Dataset records →
- - - - -

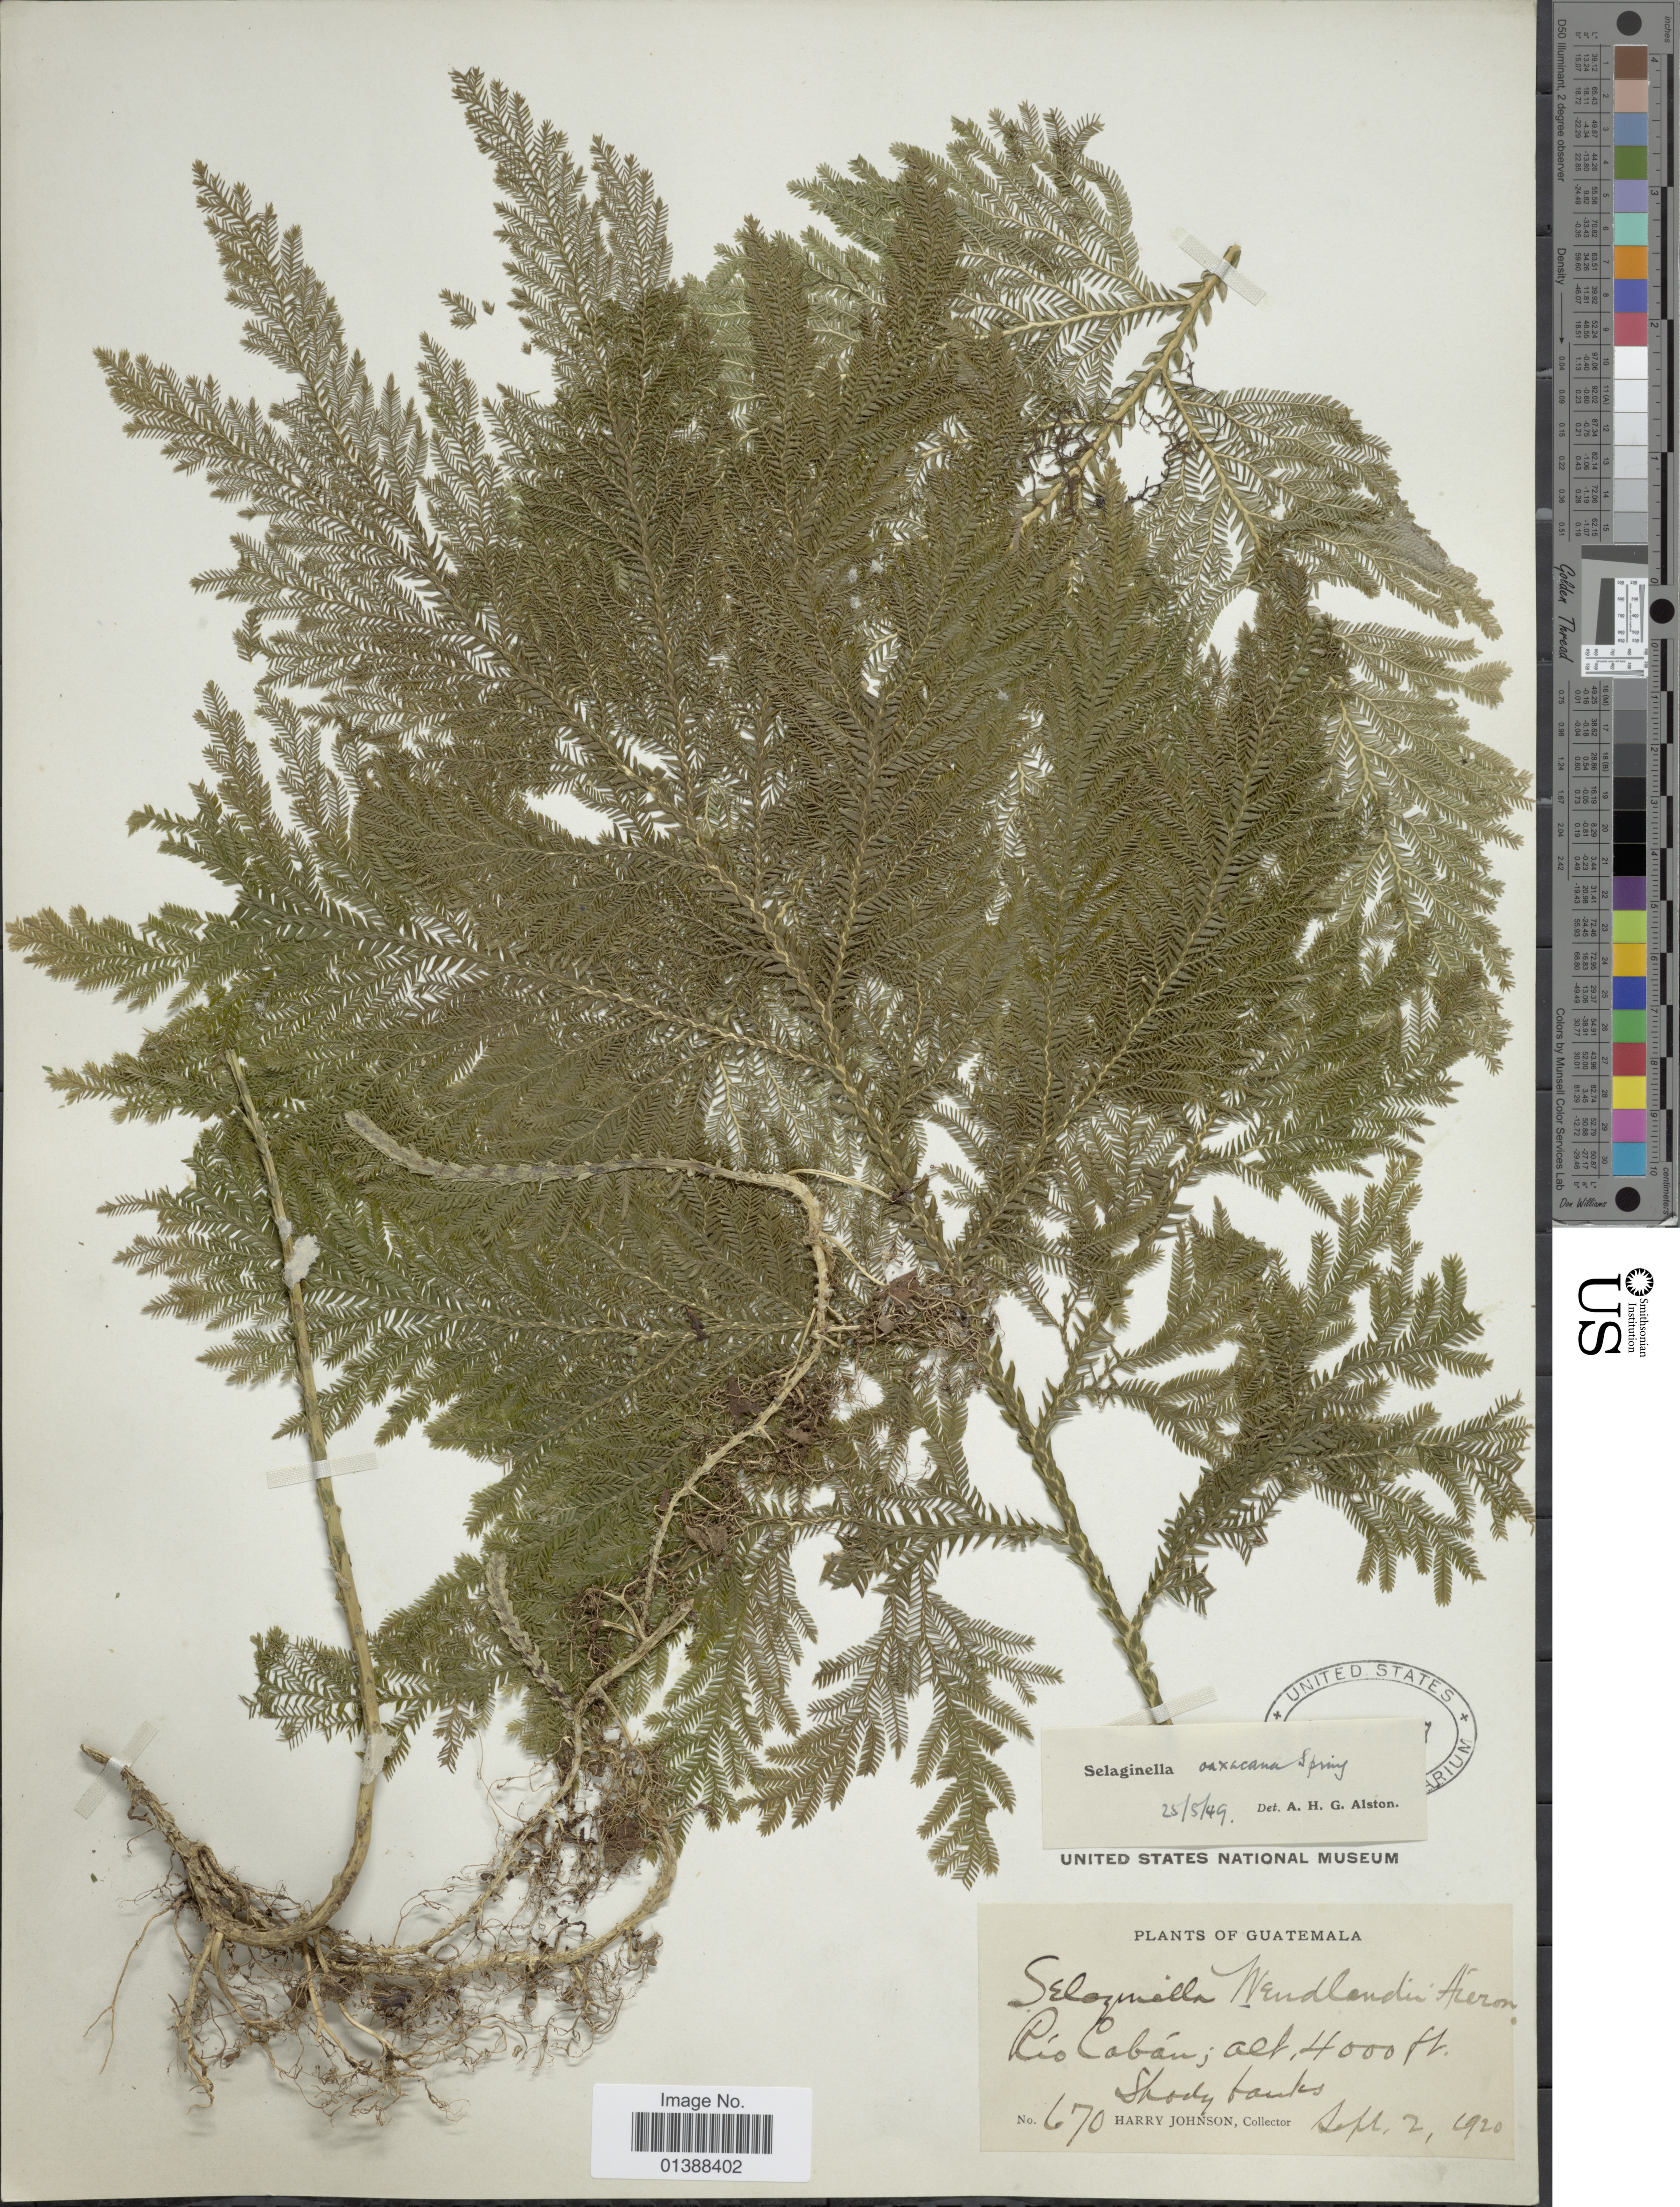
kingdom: Plantae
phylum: Tracheophyta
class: Lycopodiopsida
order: Selaginellales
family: Selaginellaceae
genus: Selaginella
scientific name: Selaginella oaxacana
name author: Spring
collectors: H. Johnson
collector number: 670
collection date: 1920-09-02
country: Guatemala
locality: Rio Cobán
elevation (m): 1219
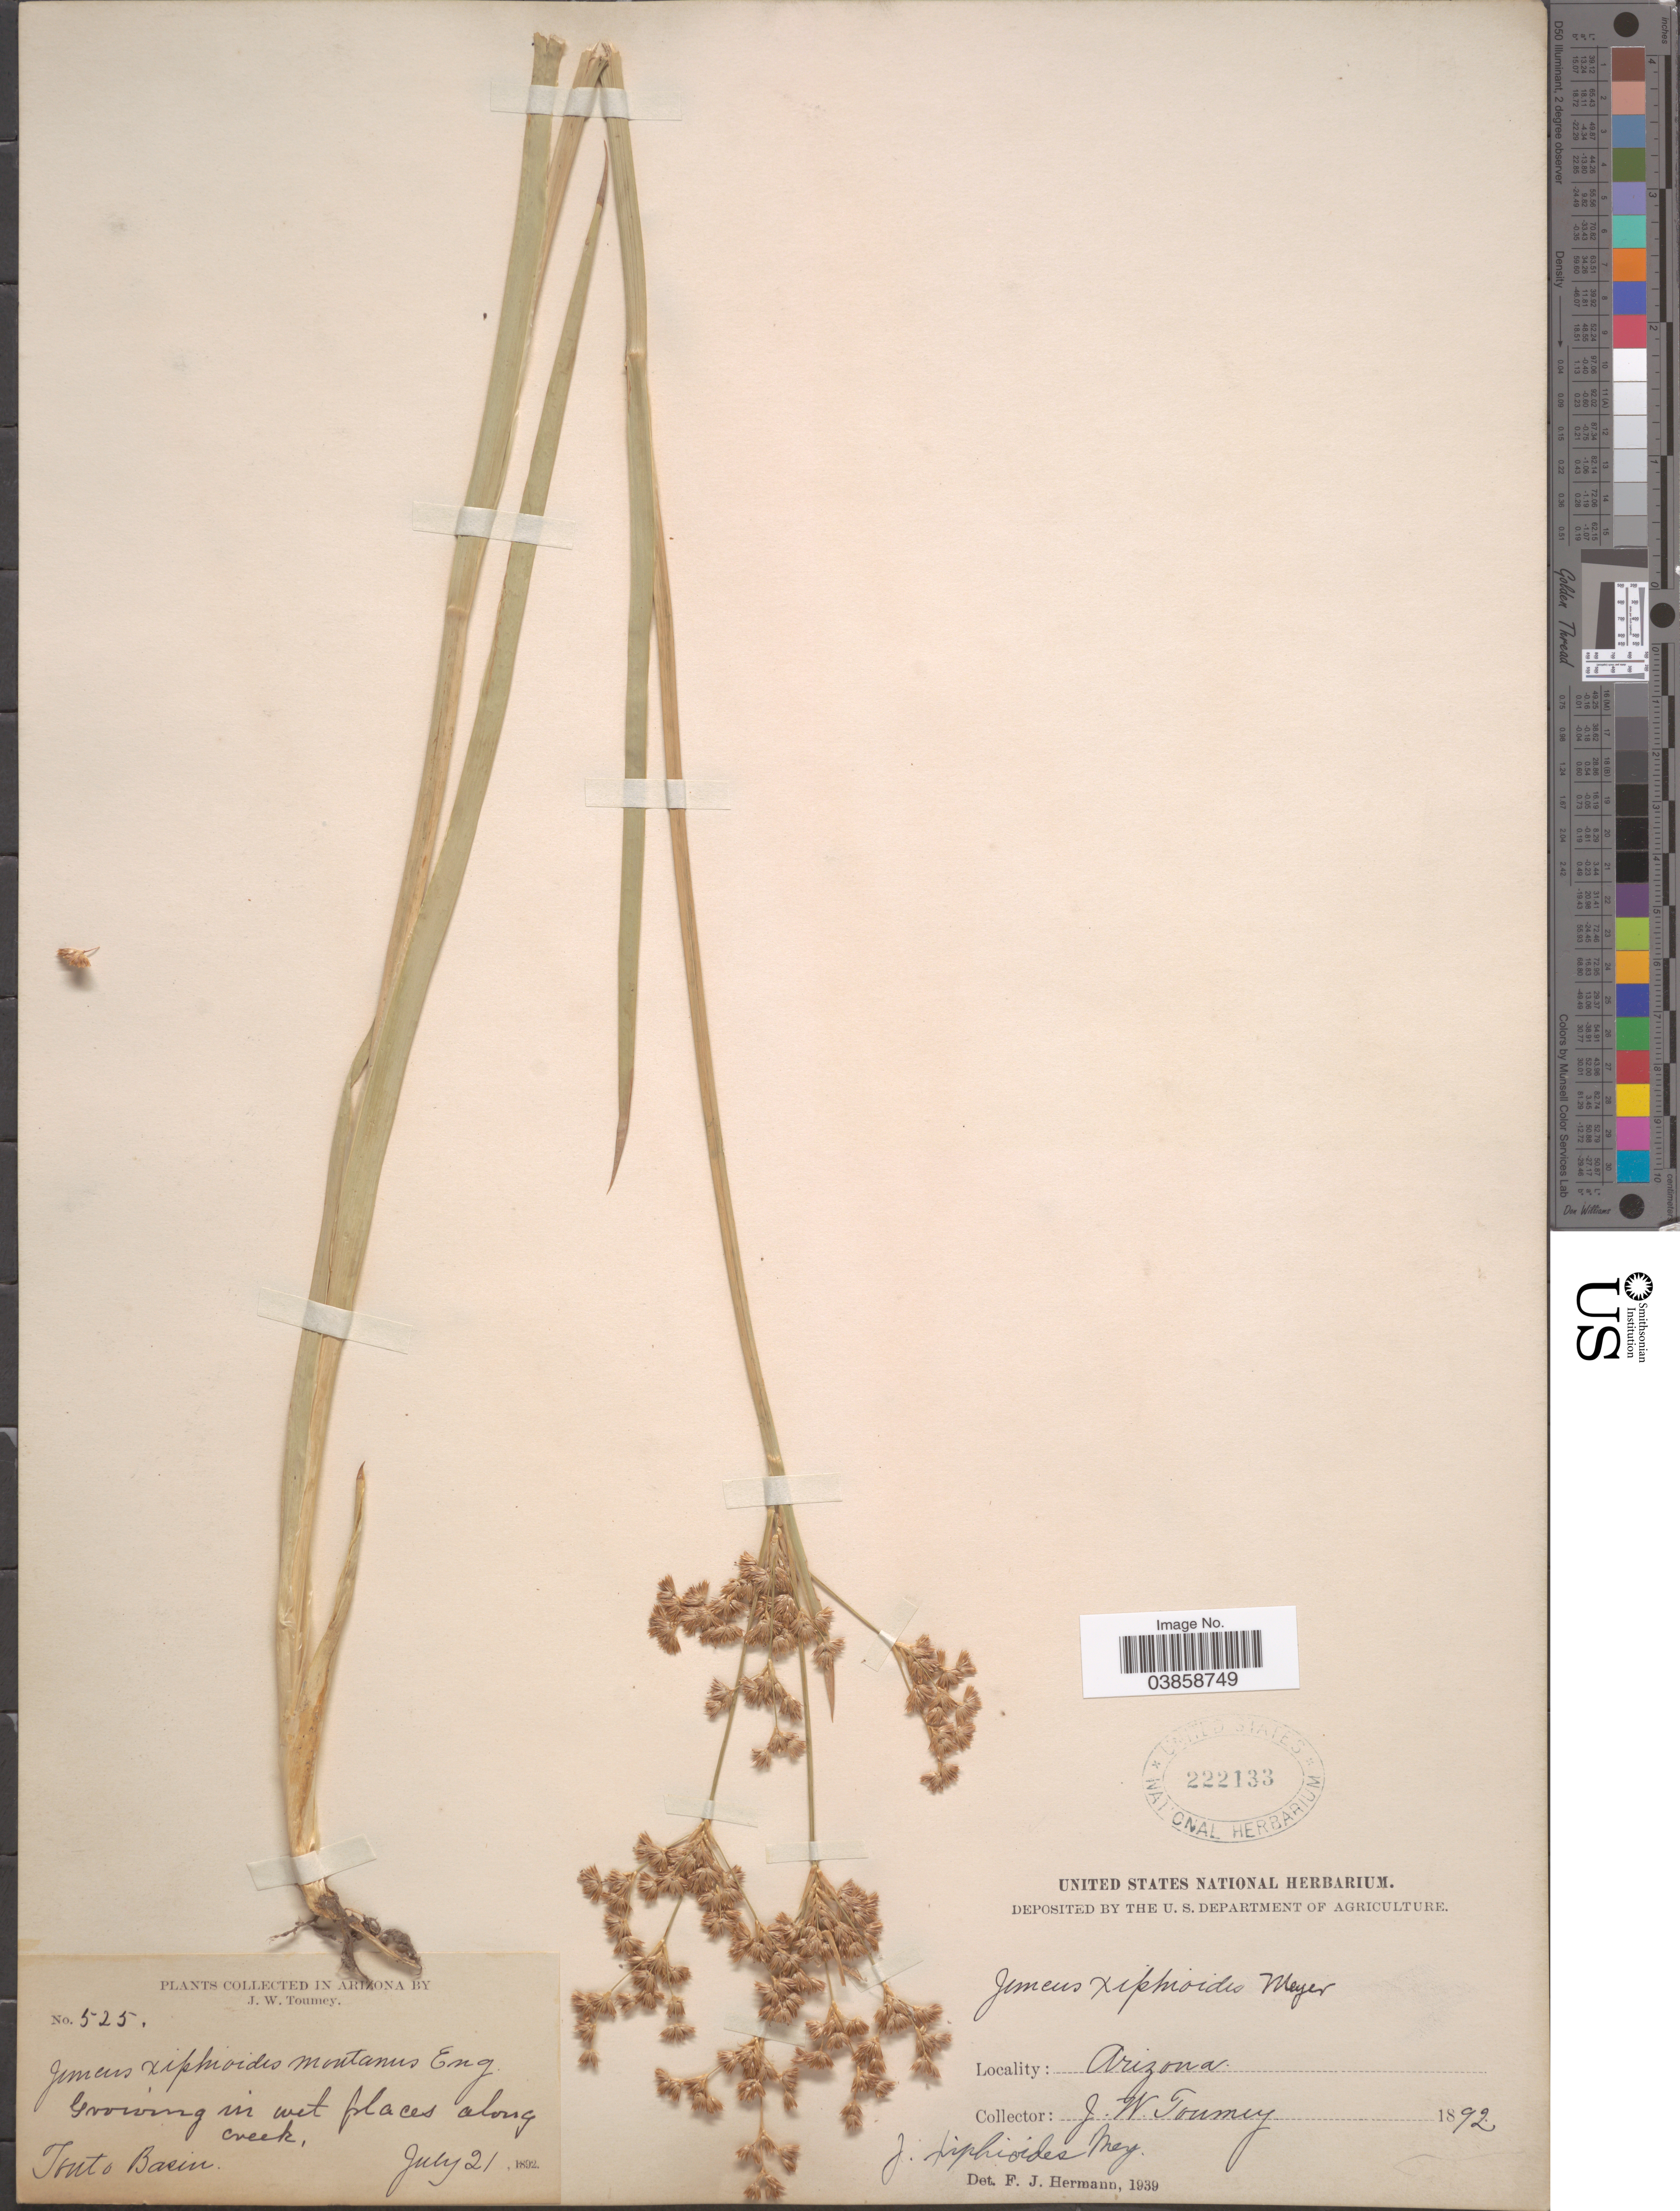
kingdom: Plantae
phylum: Tracheophyta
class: Liliopsida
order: Poales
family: Juncaceae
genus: Juncus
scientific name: Juncus xiphioides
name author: E. Mey.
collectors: J. W. Toumey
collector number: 525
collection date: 1892-07-21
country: United States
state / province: Arizona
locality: Tonto Basin.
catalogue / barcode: US 222133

- - - - -

What to produce → Reproduce every line of the records above word for word, leaving out the pictures.

Final result →
kingdom: Plantae
phylum: Tracheophyta
class: Lycopodiopsida
order: Selaginellales
family: Selaginellaceae
genus: Selaginella
scientific name: Selaginella oaxacana
name author: Spring
collectors: H. Johnson
collector number: 670
collection date: 1920-09-02
country: Guatemala
locality: Rio Cobán
elevation (m): 1219
kingdom: Plantae
phylum: Tracheophyta
class: Liliopsida
order: Poales
family: Juncaceae
genus: Juncus
scientific name: Juncus xiphioides
name author: E. Mey.
collectors: J. W. Toumey
collector number: 525
collection date: 1892-07-21
country: United States
state / province: Arizona
locality: Tonto Basin.
catalogue / barcode: US 222133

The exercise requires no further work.